The match left Ted Richards holding a unique record, sitting equal second in the AFL record books for international Brownlow votes all-time. He is level with St Kilda’s Leigh Montagna, Carlton’s Marc Murphy and Port’s Sam Powell-Pepper behind Port’s Travis Boak, who polled eight votes in the Power’s three games in Shanghai.

Ex-Swans defender Nick Smith later told how there was an overwhelming feeling of excitement knowing the club would be taking the game offshore. “A lot of the guys had never been to New Zealand, and I was in that boat. It was something new and it was something exciting,” he told aflplayers.com.au.

Not only did the players need to go through international customs but there was a full check of all football boots to ensure the players weren’t carrying foreign soil into New Zealand. It was a busy week for the club’s boot studders, Smith said.

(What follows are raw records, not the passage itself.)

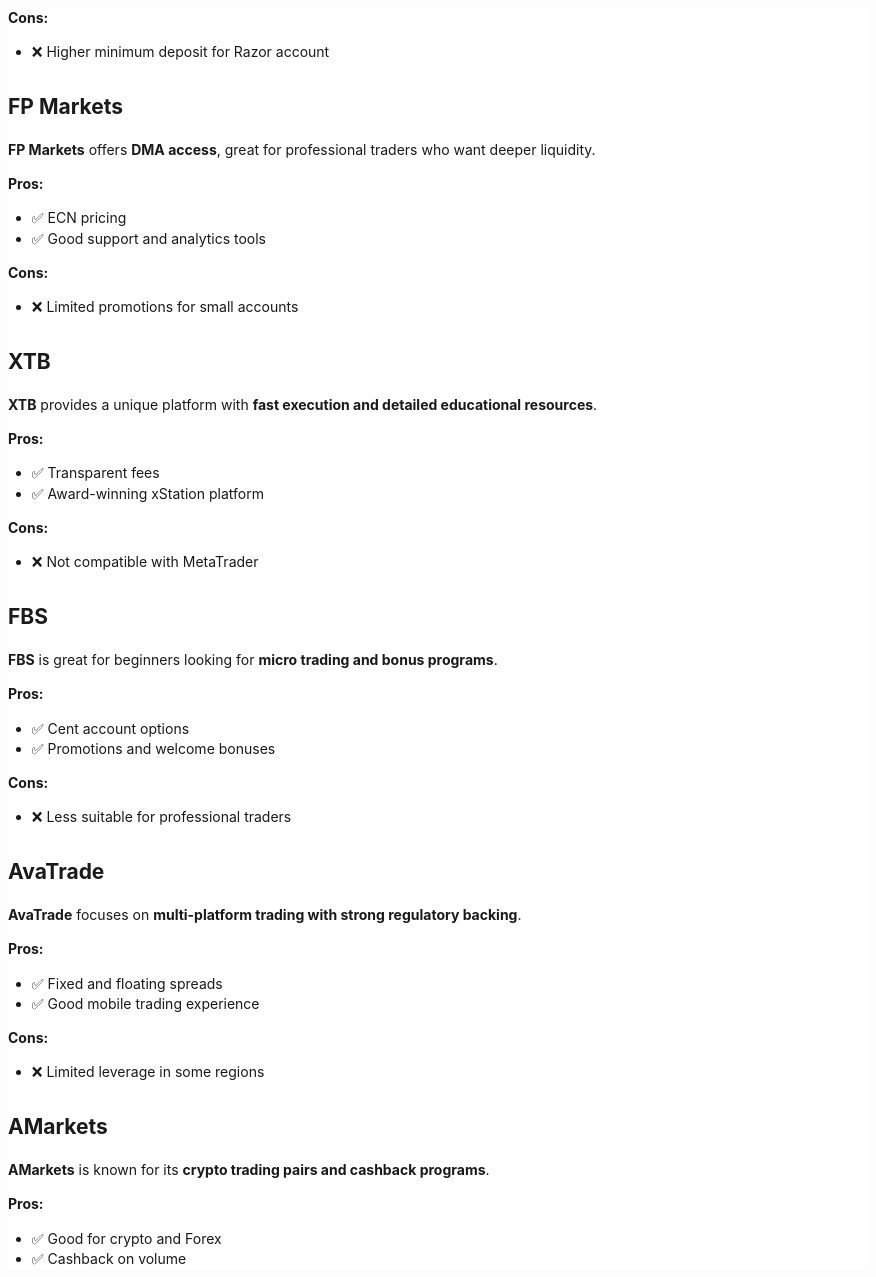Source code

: **Cons:**
- ❌ Higher minimum deposit for Razor account

## FP Markets

**FP Markets** offers **DMA access**, great for professional traders who want deeper liquidity.

**Pros:**
- ✅ ECN pricing
- ✅ Good support and analytics tools

**Cons:**
- ❌ Limited promotions for small accounts

## XTB

**XTB** provides a unique platform with **fast execution and detailed educational resources**.

**Pros:**
- ✅ Transparent fees
- ✅ Award-winning xStation platform

**Cons:**
- ❌ Not compatible with MetaTrader

## FBS

**FBS** is great for beginners looking for **micro trading and bonus programs**.

**Pros:**
- ✅ Cent account options
- ✅ Promotions and welcome bonuses

**Cons:**
- ❌ Less suitable for professional traders

## AvaTrade

**AvaTrade** focuses on **multi-platform trading with strong regulatory backing**.

**Pros:**
- ✅ Fixed and floating spreads
- ✅ Good mobile trading experience

**Cons:**
- ❌ Limited leverage in some regions

## AMarkets

**AMarkets** is known for its **crypto trading pairs and cashback programs**.

**Pros:**
- ✅ Good for crypto and Forex
- ✅ Cashback on volume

Smith described as ‘surreal’ the Anzac Day ceremony pre-game. “When they sing the Australian and New Zealand national anthem and perform the Last Post, it’s a really good time to reflect on how lucky we are,” he said. “I’ll always remember the experience of playing on Anzac Day and the significance of that more than the actual idea of playing in a game overseas.”

2020: A MILESTONE WITH AN ASTERISK

Luke Parker, now 15th on Sydney’s all-time games list, became the club’s 33rd 200-gamer in Round 5, 2020. It was business as usual for the relentless midfielder, but in years to come it was a milestone that will always carry an asterisk.

Why? Because it was Sydney against West Coast in front of a paltry crowd of 2238 at Metricon Stadium on the Gold Coast on 4 July – normally about the weekend of Round 16.

The asterisk will explain that the game was played at a neutral venue under strict restrictions during the original COVID-19 outbreak. The competition, which began on 19 March, was suspended four days later and did not resume until 11 June.

West Coast had not handled the shutdown well, having lost badly to Gold Coast, Brisbane and Port Adelaide in Rounds 2-3-4 after being forced to move the entire football operation to Queensland. They’d taken a hammering in the media, and, sadly for one of the Swans’ favourite sons, responded in his 200th game.

After the Swans kicked the first two goals the Eagles kicked 11 of the next 14 and won by 34 points. Parker had to be content with 19 possessions and a game-high six tackles, but at least could bank a good story for the old sportsmen’s nights that might come in life after football.